The Development of Work Ethic

COVID-19 was this sudden virus that spread rapidly throughout the whole world and caused everything to come to a halt, including sports. Sports are my livelihood. It feels wrong if I’m not playing sports, and when the pandemic hit and there were no sports to play, I constantly felt wrong. A season without sports for me was one of the worst things that could have ever happened to me. But at the same time, it was one of the best things that could have ever happened to me. Let me tell you why.

To be completely honest, baseball is not my main sport. I’m nowhere near the best player on the field, but I love the fun and friendships that are created through playing the sport. The night games in the cold that you almost cry about during the game but laugh about the next day. The crazy ESPN-highlight level plays that your teammates make. The petty coach and teammate drama that is bound to happen every single season. The drama about who’s going to start and the anxiousness that comes from wanting to get that extra rep in practice. These beautiful experiences are the things that make baseball so enjoyable for me. I may talk a lot of trash, but to be completely honest, 50% of the team is better than me. But, because of me not being the best, the competitive atmosphere on our team has led to me grinding when nobody’s looking to improve my game.

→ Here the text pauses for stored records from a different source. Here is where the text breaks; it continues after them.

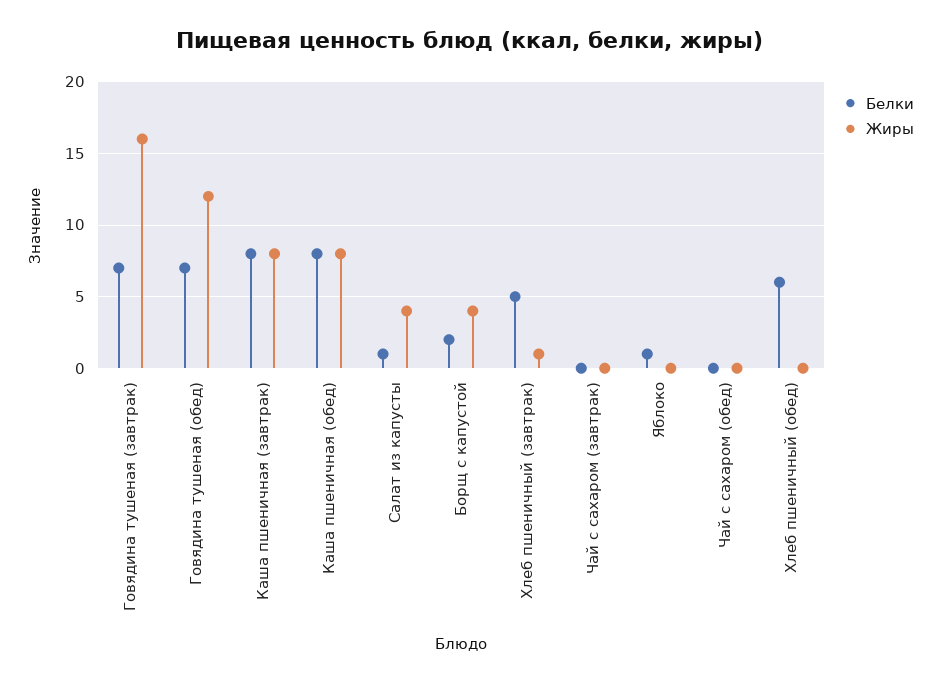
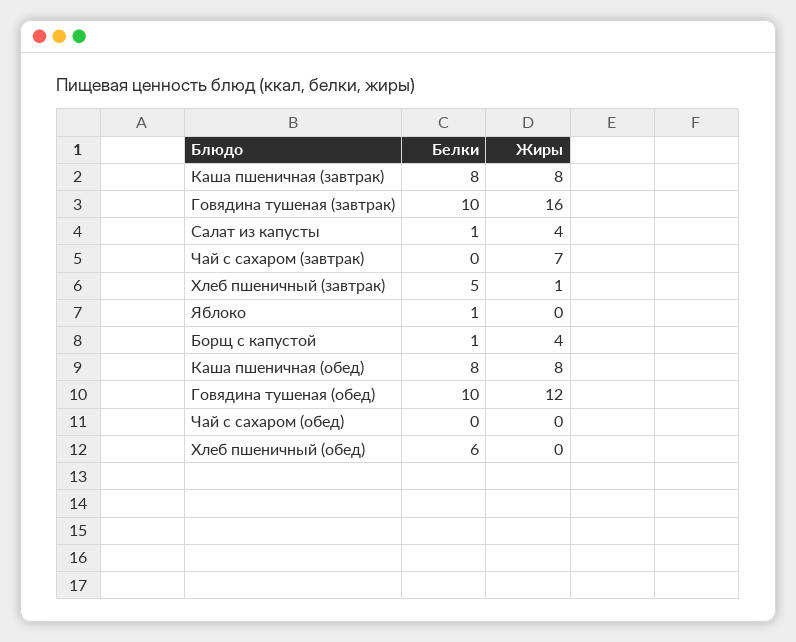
  {
    "Белки": {
-     "Говядина тушеная (завтрак)": 7,
+     "Говядина тушеная (завтрак)": 10,
-     "Говядина тушеная (обед)": 7,
+     "Говядина тушеная (обед)": 10,
      "Каша пшеничная (завтрак)": 8,
      "Каша пшеничная (обед)": 8,
      "Салат из капусты": 1,
-     "Борщ с капустой": 2,
+     "Борщ с капустой": 1,
      "Хлеб пшеничный (завтрак)": 5,
      "Чай с сахаром (завтрак)": 0,
      "Яблоко": 1,
      "Чай с сахаром (обед)": 0,
      "Хлеб пшеничный (обед)": 6
    },
    "Жиры": {
      "Говядина тушеная (завтрак)": 16,
      "Говядина тушеная (обед)": 12,
      "Каша пшеничная (завтрак)": 8,
      "Каша пшеничная (обед)": 8,
      "Салат из капусты": 4,
      "Борщ с капустой": 4,
      "Хлеб пшеничный (завтрак)": 1,
-     "Чай с сахаром (завтрак)": 0,
+     "Чай с сахаром (завтрак)": 7,
      "Яблоко": 0,
      "Чай с сахаром (обед)": 0,
      "Хлеб пшеничный (обед)": 0
    }
  }

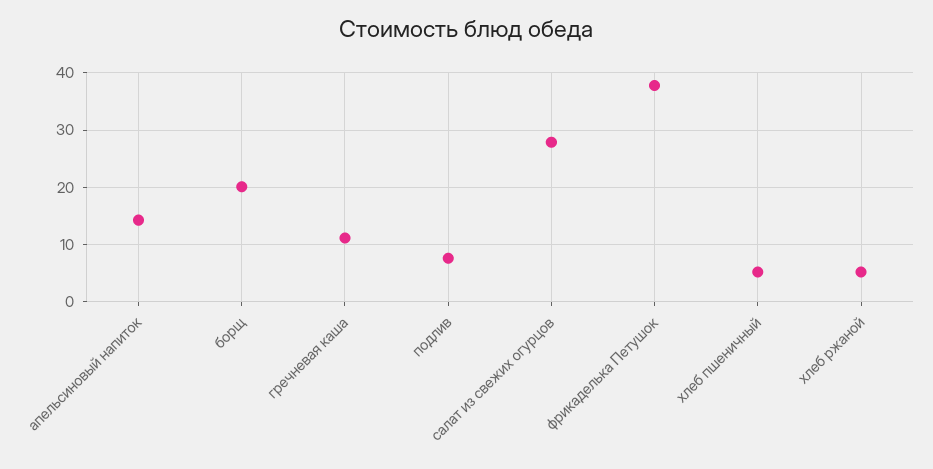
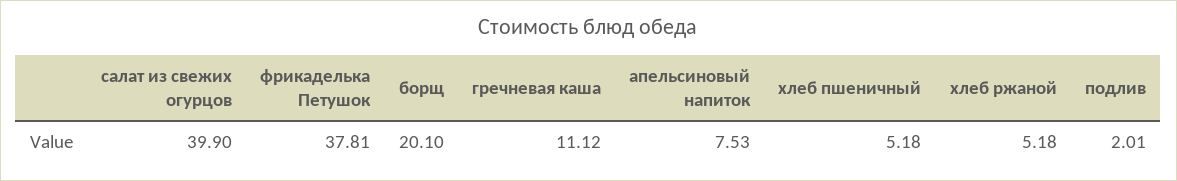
  {
-   "апельсиновый напиток": 14,
+   "апельсиновый напиток": 7.53,
    "борщ": 20.1,
    "гречневая каша": 11.12,
-   "подлив": 8,
+   "подлив": 2.01,
-   "салат из свежих огурцов": 28,
+   "салат из свежих огурцов": 39.9,
    "фрикаделька Петушок": 37.81,
    "хлеб пшеничный": 5.18,
    "хлеб ржаной": 5.18
  }

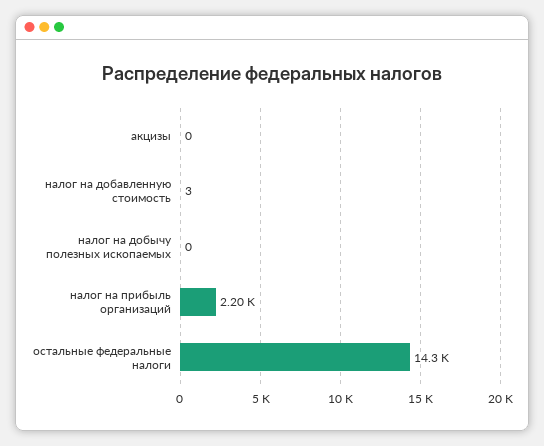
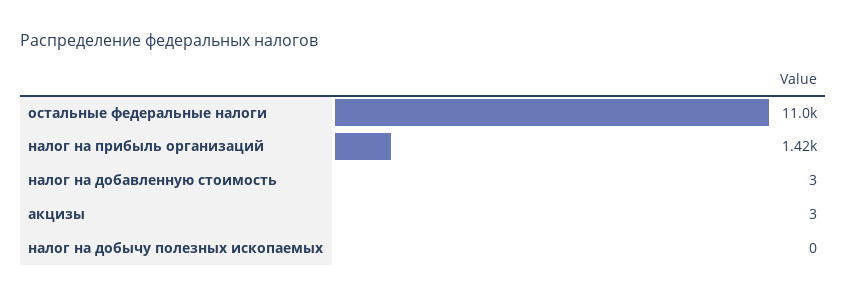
  {
-   "акцизы": 0,
+   "акцизы": 3,
    "налог на добавленную стоимость": 3,
    "налог на добычу полезных ископаемых": 0,
-   "налог на прибыль организаций": 2200,
+   "налог на прибыль организаций": 1420,
-   "остальные федеральные налоги": 14300
+   "остальные федеральные налоги": 11000
  }

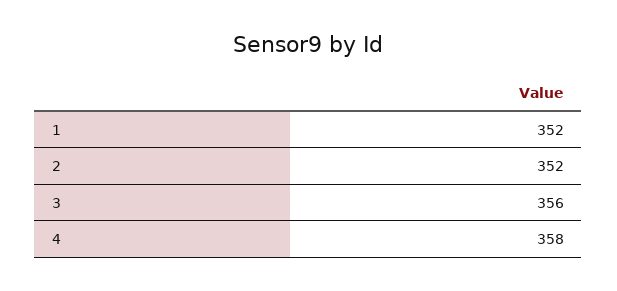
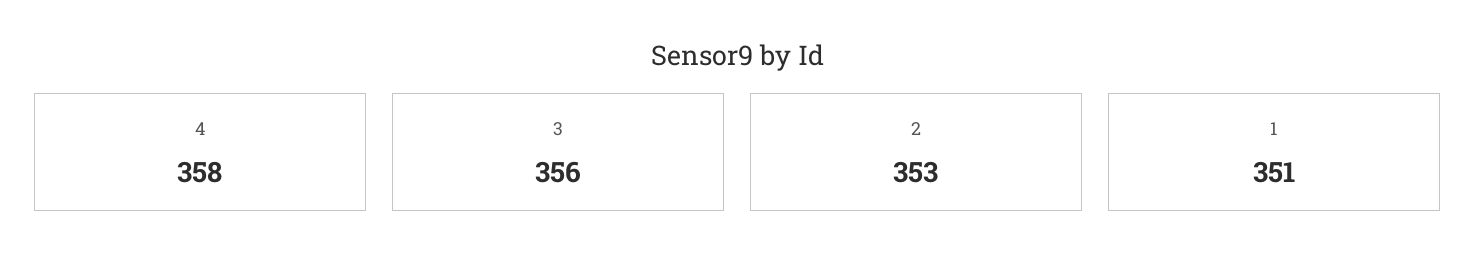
  {
-   "1": 352,
+   "1": 351,
-   "2": 352,
+   "2": 353,
    "3": 356,
    "4": 358
  }

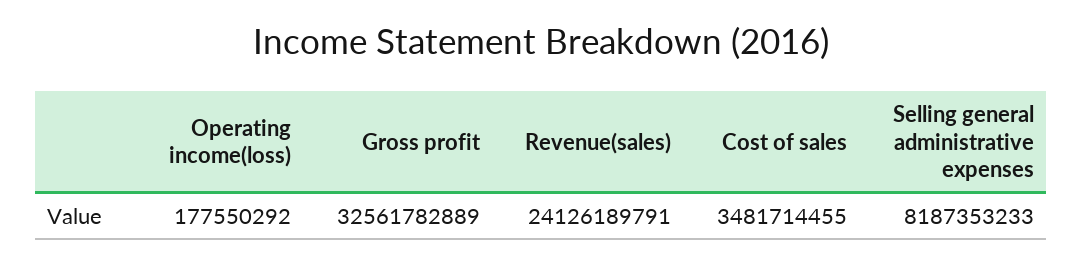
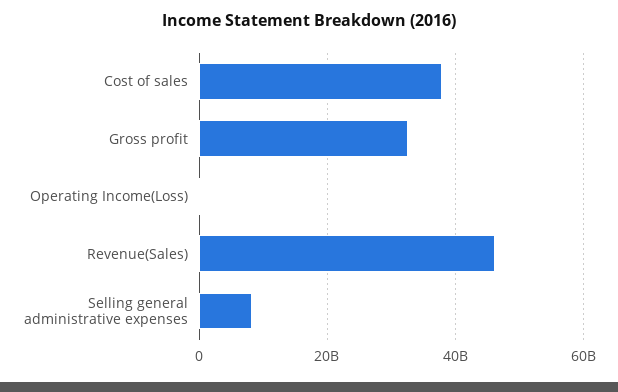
  {
    "Operating income(loss)": 177550292,
    "Gross profit": 32561782889,
-   "Revenue(sales)": 24126189791,
+   "Revenue(sales)": 46000000000,
-   "Cost of sales": 3481714455,
+   "Cost of sales": 38000000000,
    "Selling general administrative expenses": 8187353233
  }

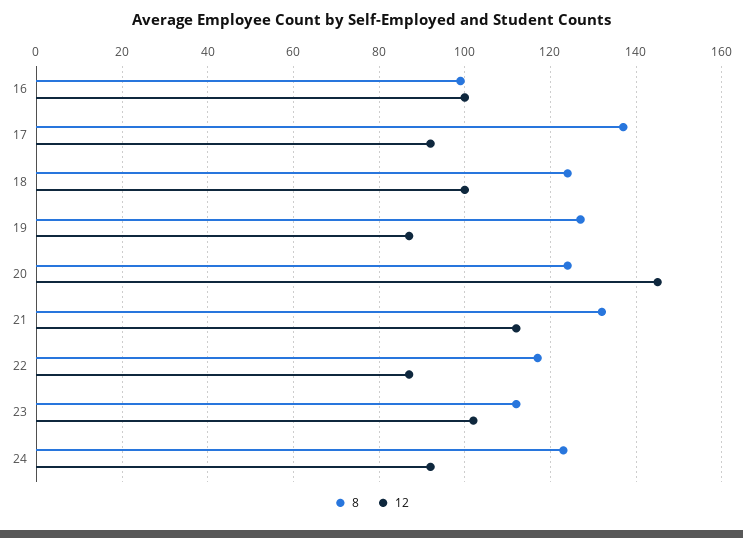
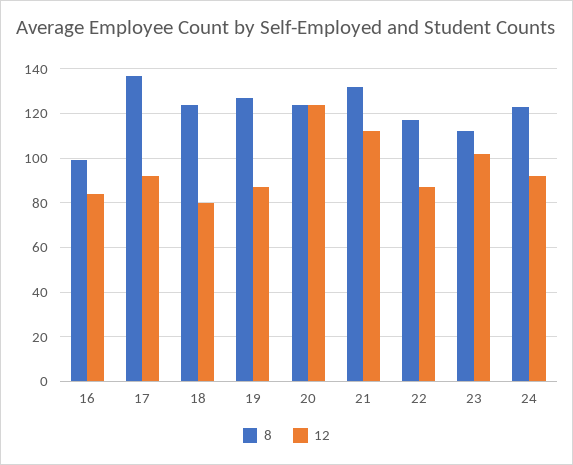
  {
    "8": {
      "16": 100,
      "17": 135,
      "18": 125,
      "19": 125,
      "20": 125,
      "21": 130,
      "22": 115,
      "23": 110,
      "24": 125
    },
    "12": {
-     "16": 100,
+     "16": 85,
      "17": 90,
-     "18": 100,
+     "18": 80,
      "19": 85,
-     "20": 145,
+     "20": 125,
      "21": 110,
      "22": 85,
      "23": 100,
      "24": 90
    }
  }

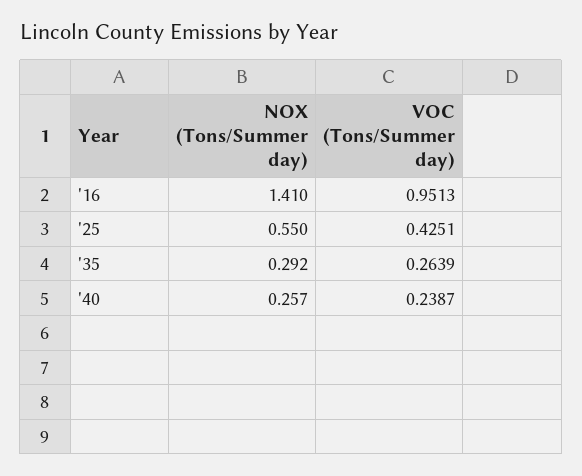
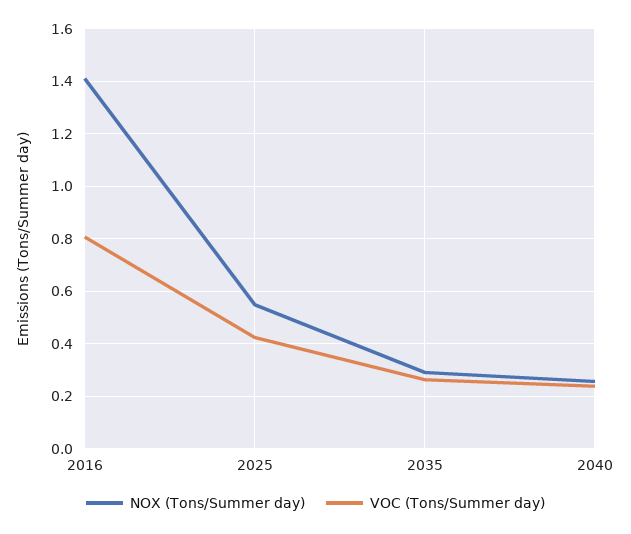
  {
    "NOX (Tons/Summer day)": {
      "'16": 1.41,
      "'25": 0.55,
      "'35": 0.292,
      "'40": 0.257
    },
    "VOC (Tons/Summer day)": {
-     "'16": 0.9513,
+     "'16": 0.8,
      "'25": 0.4251,
      "'35": 0.2639,
      "'40": 0.2387
    }
  }

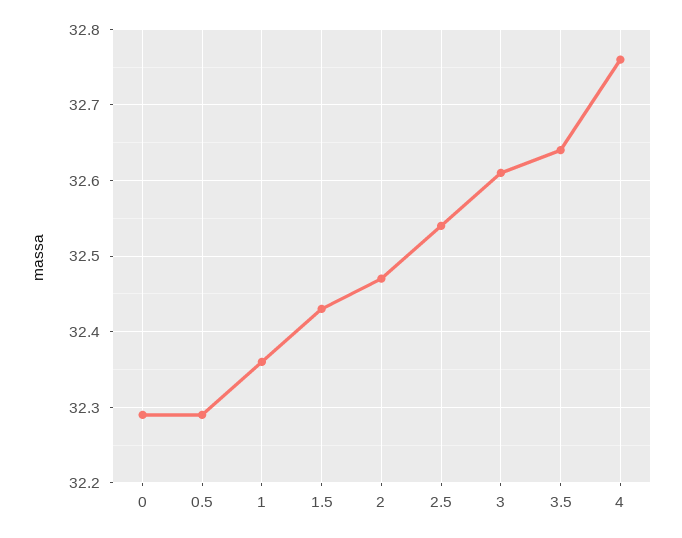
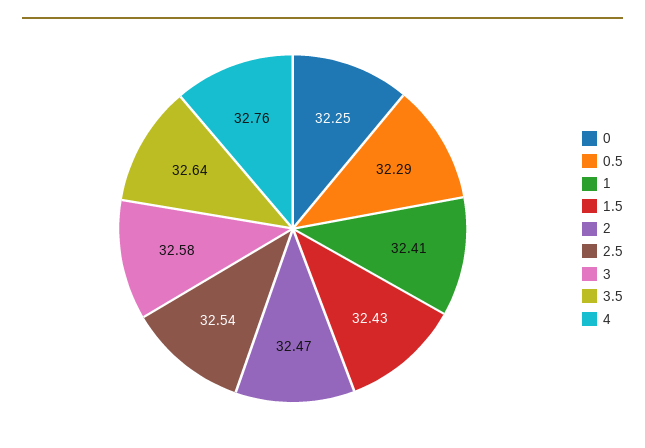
  {
-   "0": 32.29,
+   "0": 32.25,
    "0.5": 32.29,
-   "1": 32.36,
+   "1": 32.41,
    "1.5": 32.43,
    "2": 32.47,
    "2.5": 32.54,
-   "3": 32.61,
+   "3": 32.58,
    "3.5": 32.64,
    "4": 32.76
  }

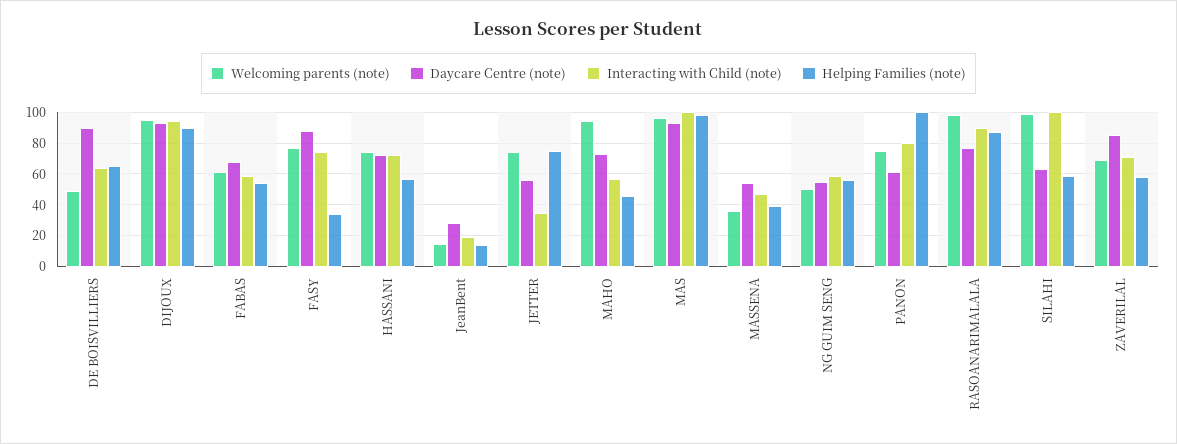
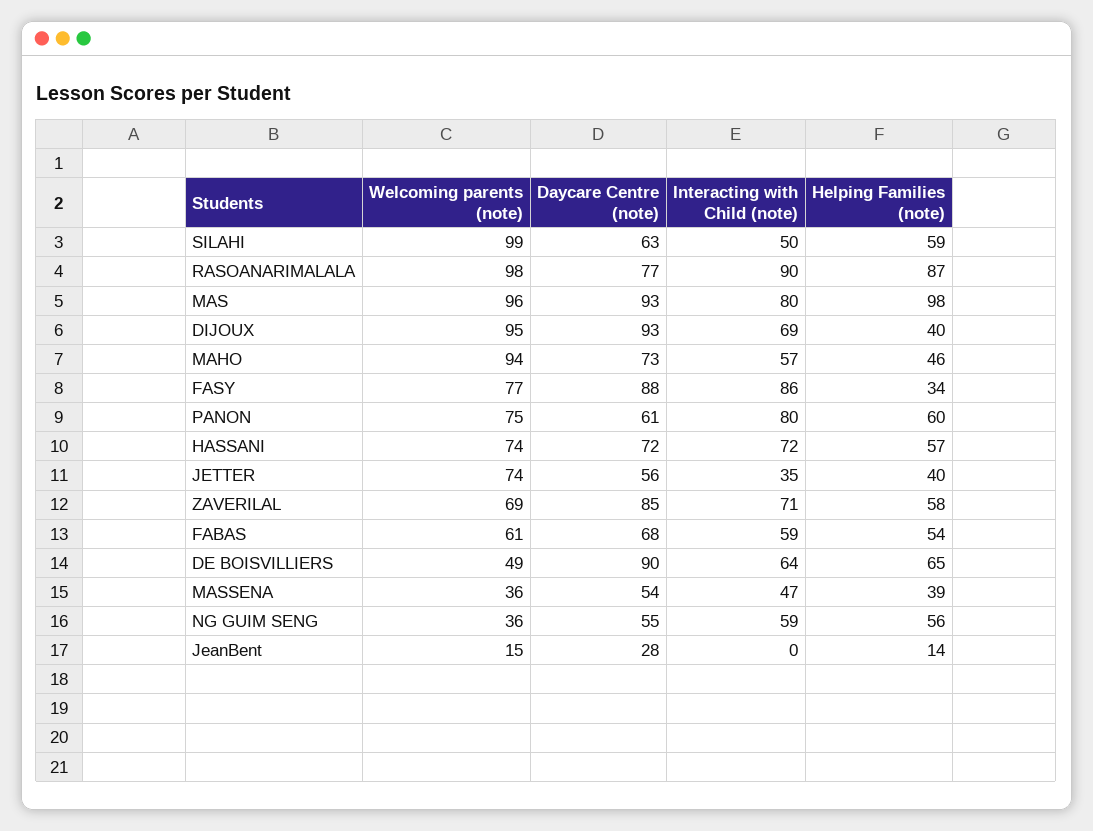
  {
    "Welcoming parents (note)": {
      "DE BOISVILLIERS": 49,
      "DIJOUX": 95,
      "FABAS": 61,
      "FASY": 77,
      "HASSANI": 74,
      "JeanBent": 15,
      "JETTER": 74,
      "MAHO": 94,
      "MAS": 96,
      "MASSENA": 36,
-     "NG GUIM SENG": 50,
+     "NG GUIM SENG": 36,
      "PANON": 75,
      "RASOANARIMALALA": 98,
      "SILAHI": 99,
      "ZAVERILAL": 69
    },
    "Daycare Centre (note)": {
      "DE BOISVILLIERS": 90,
      "DIJOUX": 93,
      "FABAS": 68,
      "FASY": 88,
      "HASSANI": 72,
      "JeanBent": 28,
      "JETTER": 56,
      "MAHO": 73,
      "MAS": 93,
      "MASSENA": 54,
      "NG GUIM SENG": 55,
      "PANON": 61,
      "RASOANARIMALALA": 77,
      "SILAHI": 63,
      "ZAVERILAL": 85
    },
    "Interacting with Child (note)": {
      "DE BOISVILLIERS": 64,
-     "DIJOUX": 95,
+     "DIJOUX": 69,
      "FABAS": 59,
-     "FASY": 75,
+     "FASY": 86,
      "HASSANI": 72,
-     "JeanBent": 20,
+     "JeanBent": 0,
      "JETTER": 35,
      "MAHO": 57,
-     "MAS": 100,
+     "MAS": 80,
      "MASSENA": 47,
      "NG GUIM SENG": 59,
      "PANON": 80,
      "RASOANARIMALALA": 90,
-     "SILAHI": 100,
+     "SILAHI": 50,
      "ZAVERILAL": 71
    },
    "Helping Families (note)": {
      "DE BOISVILLIERS": 65,
-     "DIJOUX": 90,
+     "DIJOUX": 40,
      "FABAS": 54,
      "FASY": 34,
      "HASSANI": 57,
      "JeanBent": 14,
-     "JETTER": 75,
+     "JETTER": 40,
      "MAHO": 46,
      "MAS": 98,
      "MASSENA": 39,
      "NG GUIM SENG": 56,
-     "PANON": 100,
+     "PANON": 60,
      "RASOANARIMALALA": 87,
      "SILAHI": 59,
      "ZAVERILAL": 58
    }
  }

During preseason workouts, the only thing that was really on my mind was being the one person who was the first one to get to practice and the last one to leave. When I first showed up to a preseason workout during my 7th grade year, I was the only person there with Coach on multiple occasions, which honestly fed my hunger to be better because I always feel like I can do better if I put more effort into something. I wanted to continuously put in the extra effort to be the one person that would have their number called no matter what. 

I craved being the best person on my team because that’s what I’m used to. I always find that I push myself a lot because things usually come easily to me. Easy to the point where I don’t usually have to do extra work to be good at something. For baseball, though, it’s different and I appreciate the fact that I wasn’t the best because I learned a lot and ended up creating some now very important friendships because of the extra work. 

When the pandemic hit, the fact that the continuous work that I had been constantly putting in just stopped felt bizarre. It had been a joke between the team that somebody needed to take one for the team and catch COVID so our school could shut down. We were thinking we would get a free week off of school, not knowing that week we wanted would soon turn into a full year of no baseball. 

My body isn’t used to just sitting around the house not moving, so quarantine was hard for me because there was only so much that could be done within a house. I ended up falling into a depressed state of mind and was struggling to find motivation for pretty much anything at all. It felt like my world as a whole was just all over, and I was trying to find a reason to still be alive at that point. 

My questions were all answered when my dad randomly asked me if I wanted to go play golf and I, being bored anyway, said yes. The first time I went, I beat him, my uncle, my cousin, and my brother, and I absolutely loved playing. Throughout the match, I would do certain things accidentally, but they would make my shot better. I would make these super long, amazing putts, even though the only time I had ever putted before that was playing mini golf. It was at this point that I finally found the one sport I can fully commit to. I felt like it was the perfect balance between enough difficulty that I had to keep working but enough natural skill that I was still one of the best. 

I knew from then on that I would do anything it takes to go D1. I would do whatever I have to do to be a professional golfer. I would do whatever is needed to be the best. Because I had developed my  work ethic playing baseball, it’s not hard for me to wake up early to work out to strengthen my swing or stay late to make those extra putts. I know if I keep this work up, I can and will be the best.